Another major source of information about the agency, described in detail in this investigation, is data and algorithmic tools.

ICE uses databases from private data brokers and state and local governments – often data provided to obtain basic services, the report said, citing records from the Ministry of Motor Vehicles, as well as information on utilities, employment records and housing files.

In 16 states and the District of Columbia, for example, undocumented people can obtain driver’s licenses.

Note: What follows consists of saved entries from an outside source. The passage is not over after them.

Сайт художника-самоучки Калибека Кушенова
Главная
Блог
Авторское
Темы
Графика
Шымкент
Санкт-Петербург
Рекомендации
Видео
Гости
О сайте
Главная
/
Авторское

In six of these states, ICE uses facial recognition to scan photos of a driver’s license; at five, can look for information on a driver’s license to use to enforce civil immigration without a warrant.

The report also estimates that ICE is likely to obtain address information for 74% of adults in the United States using utility records created when using gas, electricity, telephone or the Internet in a new home – information that can help tracking people for deportation, report states.

Sharing data provided for basic services has already provided evidence of a “chilling effect” or deterring immigrants from interacting with government systems and enrolling in critical services, the report said.

The report includes recommendations calling on Congress to reform immigration laws, adopt new data protections, update laws that restrict the disclosure of information provided by Americans to the DMV, and exercise greater oversight over the ICE, including the use of biometric data from the agency.

It also includes recommendations to state legislators on the use of water, gas, electricity, telephone and internet records for immigration enforcement and ICE access to DMV data.